- Directed by: Vivienne Roumani
- Written by: Vivienne Roumani Joseph Dorman
- Produced by: Aryeh Bourkoff
- Narrated by: Isabella Rossellini
- Cinematography: Vivienne Roumani Thomas Geyer
- Edited by: Amanda Zinoman
- Music by: Maurice Roumani Daniel Roumani Jonathon Roumani Elia Roumani
- Release date: 2 May 2007;
- Running time: 50 minutes
- Country: United States
- Language: English

= The Last Jews of Libya =

The Last Jews of Libya is a 2007 American documentary film directed by Vivienne Roumani.

==Synopsis==
The film traces Jewish life in Libya as far back as the 3rd century B.C. It focuses on the Roumani family, residents of Benghazi for centuries, beginning during the Turkish Ottoman rule. The family is transformed by advances in European culture and through its relations with Arabs, though maintaining their unique religious practices. Much of the film deals with the last decades of the family's life in Libya. At the close of World War II, there were 36,000 Jews in Libya, though due to rising Arab nationalism almost all left in the next several years. Nowadays they have all left the country. The Last Jews in Libya is narrated by Isabella Rossellini and features archival film and photographs. It raises questions of family, community, and identity.

==Production==
Director Vivienne Roumani was inspired by her eldest son Aryeh Bourkoff's request for something about the family history that he could show to his children some day. Even though she had never directed a film before, she decided to create a film. It was aided by the discovery of her mother Elise Roumani's memoirs. Vivienne Roumani travelled around the world to interview several generations of her family in English, Hebrew, Italian and Arabic in order to make the film. She managed to film over 80 hours of material and collected 1,000 photographs, which needed to be condensed into a film. The Sundance Channel executive Larry Aidem, an acquaintance of Bourkoff, helped put him in contact with Amanda Zinoman, who edited the film.

==Release and reception==
The Last Jews of Libya premiered at the Tribeca Film Festival on May 2, 2007. It was also screened at the Jerusalem International Film Festival, the Sao Paulo International Film Festival, and several Jewish film festivals. The film was shown at the Library of Congress, followed by a discussion from the filmmaker. The Sundance Channel purchased rights to the film to air it.

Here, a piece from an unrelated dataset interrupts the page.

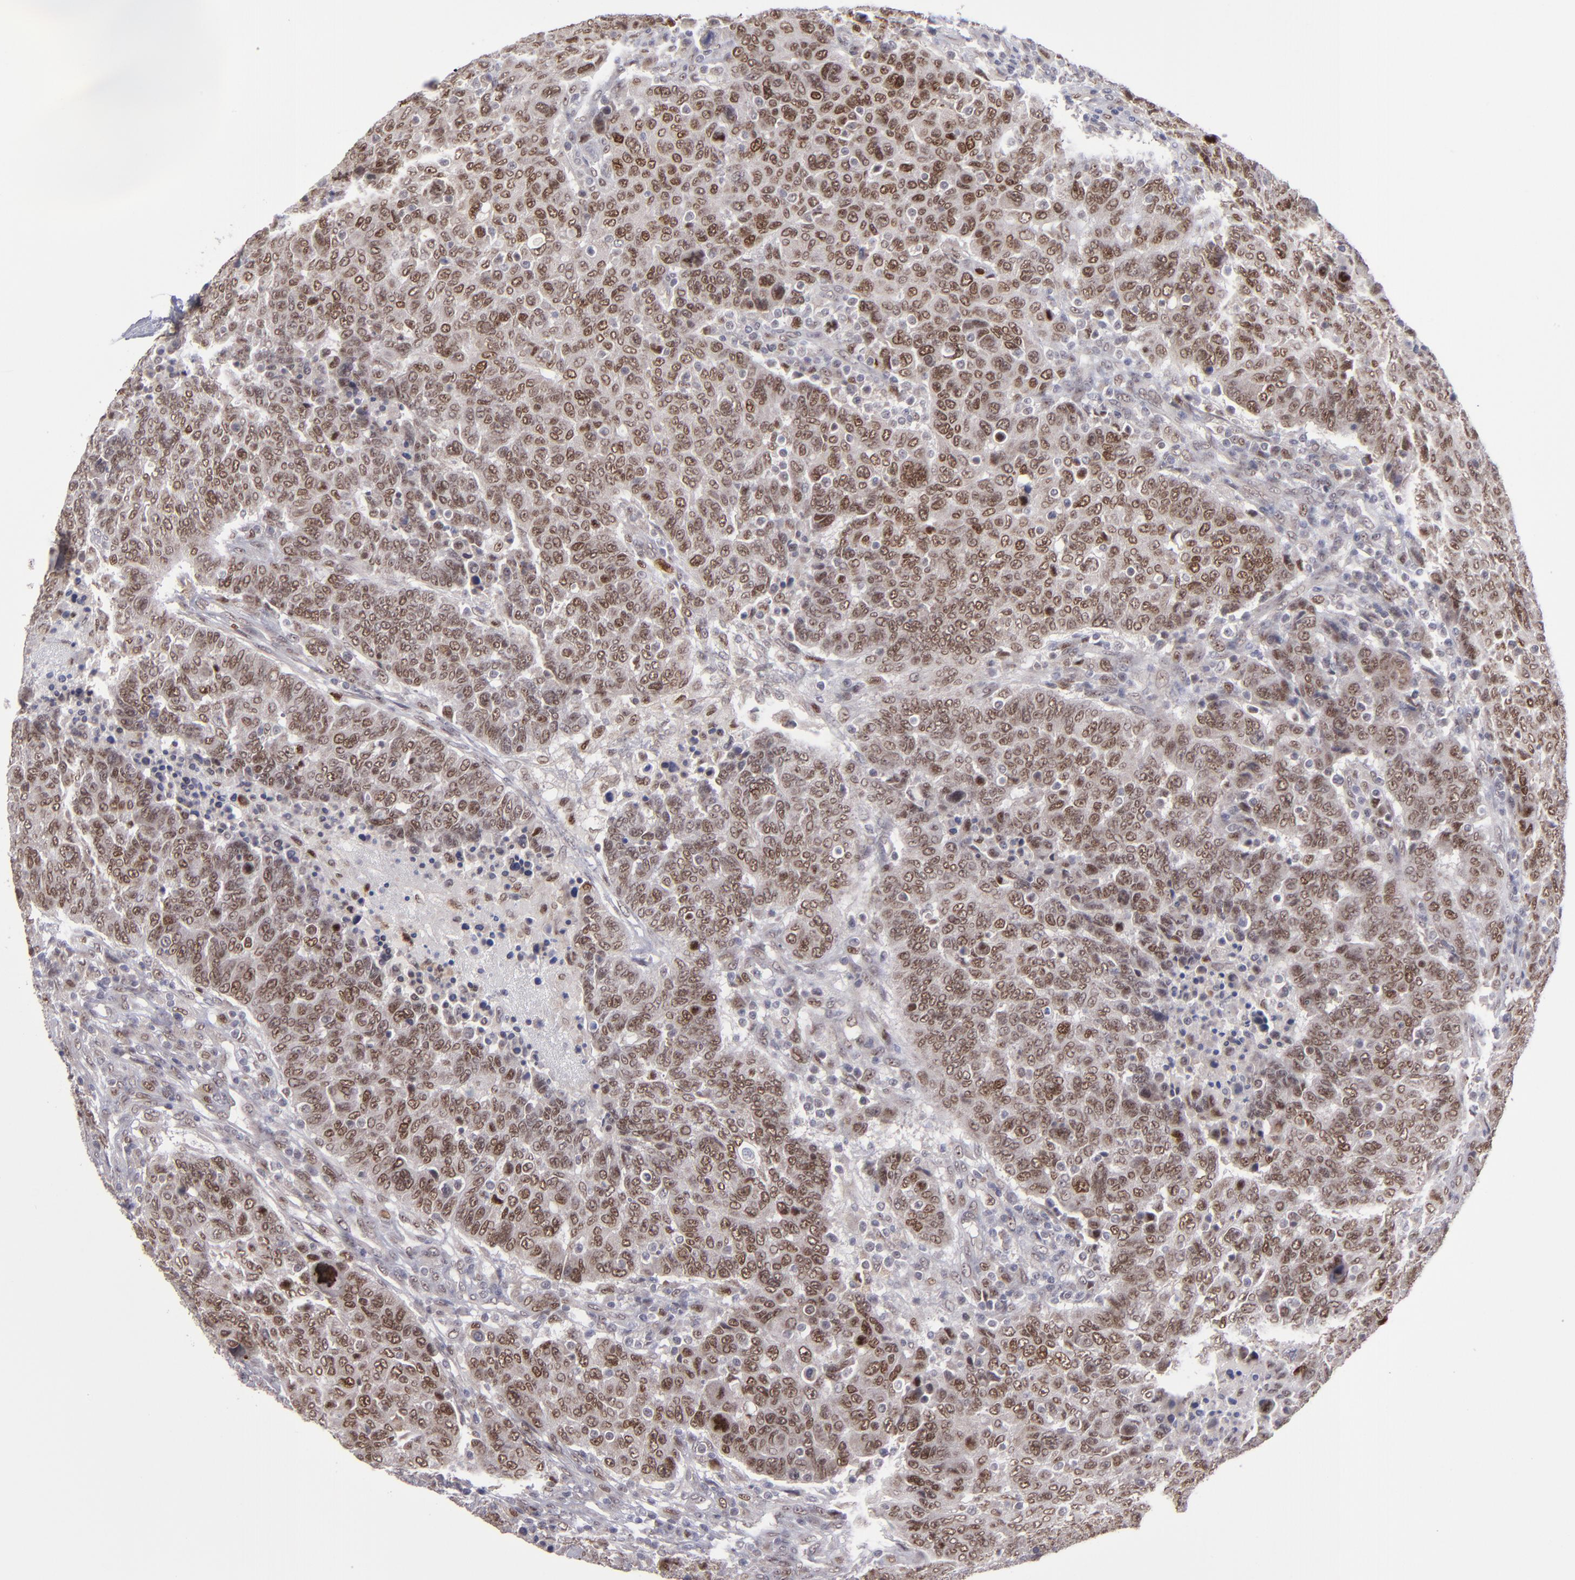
{"staining": {"intensity": "moderate", "quantity": ">75%", "location": "nuclear"}, "tissue": "breast cancer", "cell_type": "Tumor cells", "image_type": "cancer", "snomed": [{"axis": "morphology", "description": "Duct carcinoma"}, {"axis": "topography", "description": "Breast"}], "caption": "Infiltrating ductal carcinoma (breast) tissue reveals moderate nuclear staining in approximately >75% of tumor cells", "gene": "RREB1", "patient": {"sex": "female", "age": 37}}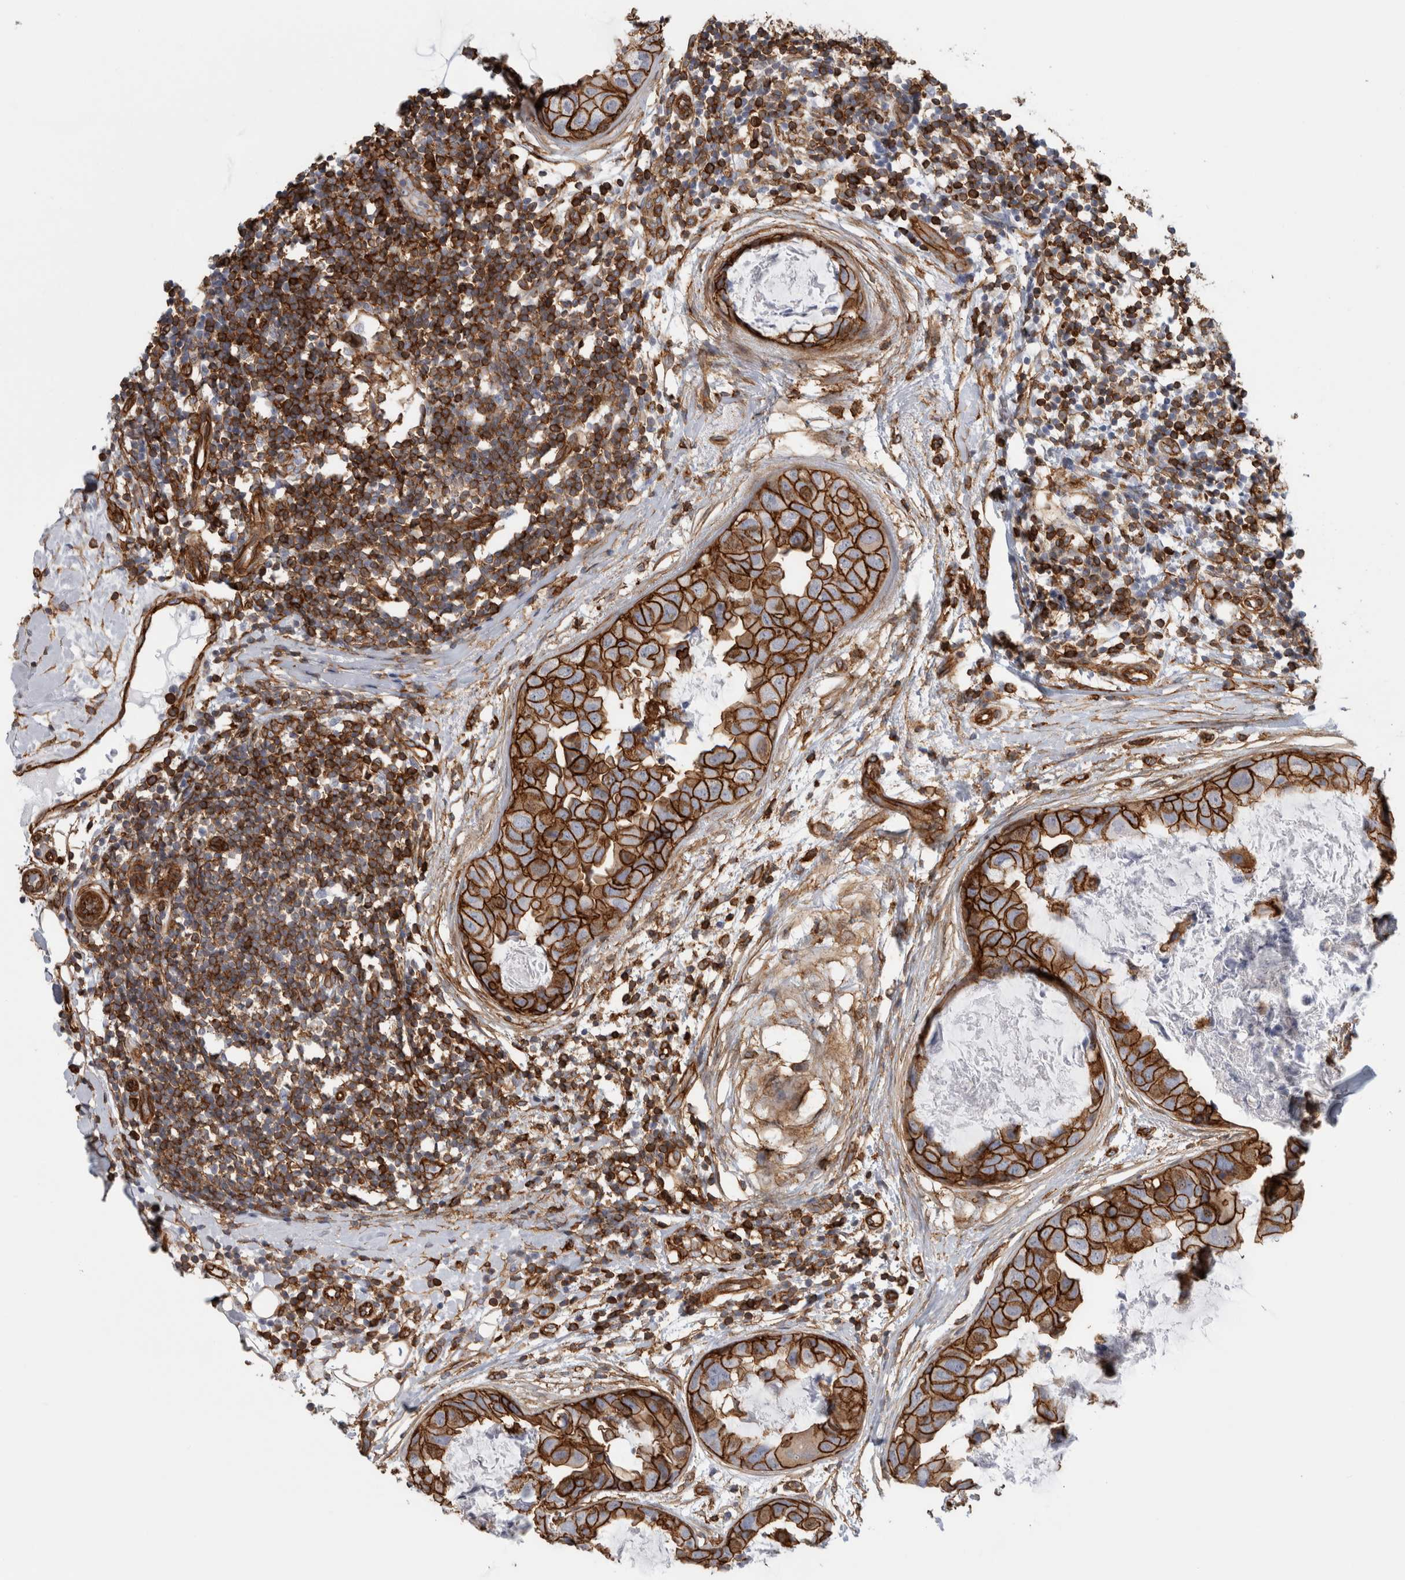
{"staining": {"intensity": "strong", "quantity": ">75%", "location": "cytoplasmic/membranous"}, "tissue": "breast cancer", "cell_type": "Tumor cells", "image_type": "cancer", "snomed": [{"axis": "morphology", "description": "Duct carcinoma"}, {"axis": "topography", "description": "Breast"}], "caption": "Intraductal carcinoma (breast) tissue shows strong cytoplasmic/membranous expression in about >75% of tumor cells", "gene": "AHNAK", "patient": {"sex": "female", "age": 40}}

The film received a positive reception. Star magazine wrote "Anyone who's ever wondered about their family history especially when that history involved fleeing from persecution will find The Last Jews of Libya fascinating and moving." George Robinson of The Jewish Week wrote that "viewers are given concrete examples of the workings of history on individuals, and history has an appealing and entirely human face." Judy Lash Balint of Blogcritics magazine called it "a moving documentary."